Bottom line: I'll check CrownVic.net (I've already searched around on BITOG) for more info. Thanks.
I think that Crown-Vic.net is going to be your best bet for getting information, any oil with a Maintenance Dose of Auto-Rx is going to be an excellent oil, the trend now in motor oil's is towards thinner oil because it gets to your parts in the motor quicker, remember almost 85% of your engine wear occurs at start up, maybe 10W-30 might be ok for the summer but I would look to 5W-30 for the winter which it seems like you will be doing.
After an enormous amount of research, checking BITOG, the CrownVic.net forum, my Thunderbird club forum, and others, I received mixed reviews. It seems some are running 10W-30 with no problems, and others have had all kinds of issues with it, including their oil filters literally blowing off in the winter.
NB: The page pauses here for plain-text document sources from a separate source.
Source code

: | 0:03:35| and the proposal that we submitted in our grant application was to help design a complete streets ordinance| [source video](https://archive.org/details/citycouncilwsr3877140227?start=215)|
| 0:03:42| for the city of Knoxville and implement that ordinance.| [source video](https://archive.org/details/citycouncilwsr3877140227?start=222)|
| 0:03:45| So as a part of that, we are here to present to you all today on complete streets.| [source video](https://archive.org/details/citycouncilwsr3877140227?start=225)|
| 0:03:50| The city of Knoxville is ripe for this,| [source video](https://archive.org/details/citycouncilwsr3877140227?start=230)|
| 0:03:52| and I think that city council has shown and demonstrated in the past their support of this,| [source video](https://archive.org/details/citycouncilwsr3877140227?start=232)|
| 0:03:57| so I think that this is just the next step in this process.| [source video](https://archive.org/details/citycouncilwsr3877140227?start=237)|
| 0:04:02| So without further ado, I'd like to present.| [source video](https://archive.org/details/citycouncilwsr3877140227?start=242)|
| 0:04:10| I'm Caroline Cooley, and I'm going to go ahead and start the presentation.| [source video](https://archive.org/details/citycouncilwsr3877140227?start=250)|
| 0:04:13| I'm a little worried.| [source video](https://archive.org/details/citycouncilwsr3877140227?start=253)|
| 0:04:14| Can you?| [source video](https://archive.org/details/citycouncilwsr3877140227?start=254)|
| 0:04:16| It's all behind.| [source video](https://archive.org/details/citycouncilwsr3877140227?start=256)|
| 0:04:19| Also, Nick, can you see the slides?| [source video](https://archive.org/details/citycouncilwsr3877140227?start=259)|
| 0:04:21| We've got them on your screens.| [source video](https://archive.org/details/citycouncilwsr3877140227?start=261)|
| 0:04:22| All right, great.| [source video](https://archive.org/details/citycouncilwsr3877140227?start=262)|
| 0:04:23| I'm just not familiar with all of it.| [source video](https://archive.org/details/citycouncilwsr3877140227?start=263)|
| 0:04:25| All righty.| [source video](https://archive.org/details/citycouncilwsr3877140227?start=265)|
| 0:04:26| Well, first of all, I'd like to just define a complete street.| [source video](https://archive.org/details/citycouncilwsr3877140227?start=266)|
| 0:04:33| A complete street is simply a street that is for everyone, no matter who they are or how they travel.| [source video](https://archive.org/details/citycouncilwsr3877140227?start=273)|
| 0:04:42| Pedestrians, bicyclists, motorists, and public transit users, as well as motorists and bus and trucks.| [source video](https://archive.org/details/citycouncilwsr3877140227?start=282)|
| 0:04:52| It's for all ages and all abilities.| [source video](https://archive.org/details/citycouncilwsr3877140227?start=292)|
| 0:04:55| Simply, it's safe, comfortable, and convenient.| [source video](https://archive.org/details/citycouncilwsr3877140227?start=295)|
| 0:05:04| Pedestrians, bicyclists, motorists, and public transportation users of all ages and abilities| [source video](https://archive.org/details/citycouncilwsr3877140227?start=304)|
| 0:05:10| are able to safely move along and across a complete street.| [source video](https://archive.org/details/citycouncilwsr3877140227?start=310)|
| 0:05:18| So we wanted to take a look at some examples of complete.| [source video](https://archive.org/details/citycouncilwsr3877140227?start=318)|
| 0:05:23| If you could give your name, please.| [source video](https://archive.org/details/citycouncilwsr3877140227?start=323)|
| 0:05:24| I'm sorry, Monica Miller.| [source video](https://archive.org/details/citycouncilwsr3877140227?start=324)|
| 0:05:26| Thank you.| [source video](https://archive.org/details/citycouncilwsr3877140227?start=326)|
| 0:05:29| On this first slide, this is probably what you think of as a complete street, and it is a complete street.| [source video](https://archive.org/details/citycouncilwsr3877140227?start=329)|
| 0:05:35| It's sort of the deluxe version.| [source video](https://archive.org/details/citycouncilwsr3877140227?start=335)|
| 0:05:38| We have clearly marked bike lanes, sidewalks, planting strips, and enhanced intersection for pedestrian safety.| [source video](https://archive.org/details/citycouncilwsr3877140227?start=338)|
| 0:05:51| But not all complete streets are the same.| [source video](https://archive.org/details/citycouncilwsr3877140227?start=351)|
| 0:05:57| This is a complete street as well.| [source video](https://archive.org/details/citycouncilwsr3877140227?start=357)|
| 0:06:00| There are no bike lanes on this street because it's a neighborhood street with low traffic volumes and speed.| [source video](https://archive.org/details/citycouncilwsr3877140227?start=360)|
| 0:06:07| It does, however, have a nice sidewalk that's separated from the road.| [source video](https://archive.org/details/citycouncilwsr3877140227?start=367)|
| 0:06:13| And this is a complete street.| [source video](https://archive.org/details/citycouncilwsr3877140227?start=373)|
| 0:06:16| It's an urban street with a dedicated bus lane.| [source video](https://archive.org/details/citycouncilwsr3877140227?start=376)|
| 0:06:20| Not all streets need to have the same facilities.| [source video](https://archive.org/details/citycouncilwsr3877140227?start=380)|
Heck with that! I called the local Ford dealer and talked with their service manager, and he recommended 5W-30 and/or 5W20, and confirmed that my engine was also retro-speced to 5W-20. I told him my service manual stated 10W-30, but he said that it was revised soon after the printing, and mentioned some of the same problems I read about on the various forums.
Ultimately, I decided to play it safe. I stopped by Walmart on my way home, picked up a 5 qt. jug of Motorcraft 5W-20, and just got back inside after doing the oil change. I've never run 5W-20 in this car, but I figure it won't hurt, and will probably be better for the cold months ahead. Thanks Brent (and others) for your advice. I appreciate it.
You will love the 5W-20, on my 04 Marauder which is specked for 5W-20, which I used for one oil change, I then went to Amsoil 100% Synthetic 0W-20 with a maintenance dose of Auto-Rx my gas mileage improved, I think that I read on Crown-Vic .net that guys who were using 10W-30 were having oil burning issues at 100K, 10W-30 was more of a spec back in the 1980's when the clearances on engines were looser, you want the oil to get everywhere as quick as possible, I can only see using a 10W-30 if you were racing or driving in the middle of the summer in Arizona where the temperature is above 100 degrees, a lot of guys on BITOG are getting excellent UOA's with the thinner oil, remember that Motorcraft 5W-20 is a semi-synthetic oil which is a Group III oil which is great for using with Auto-Rx, for more protection in the future you can go with Amsoil 5W-20 which is a Group III oil or 100% Amsoil0W-20 which is a Group IV oil, good luck and I think you made a very wise choice on the oil you choose.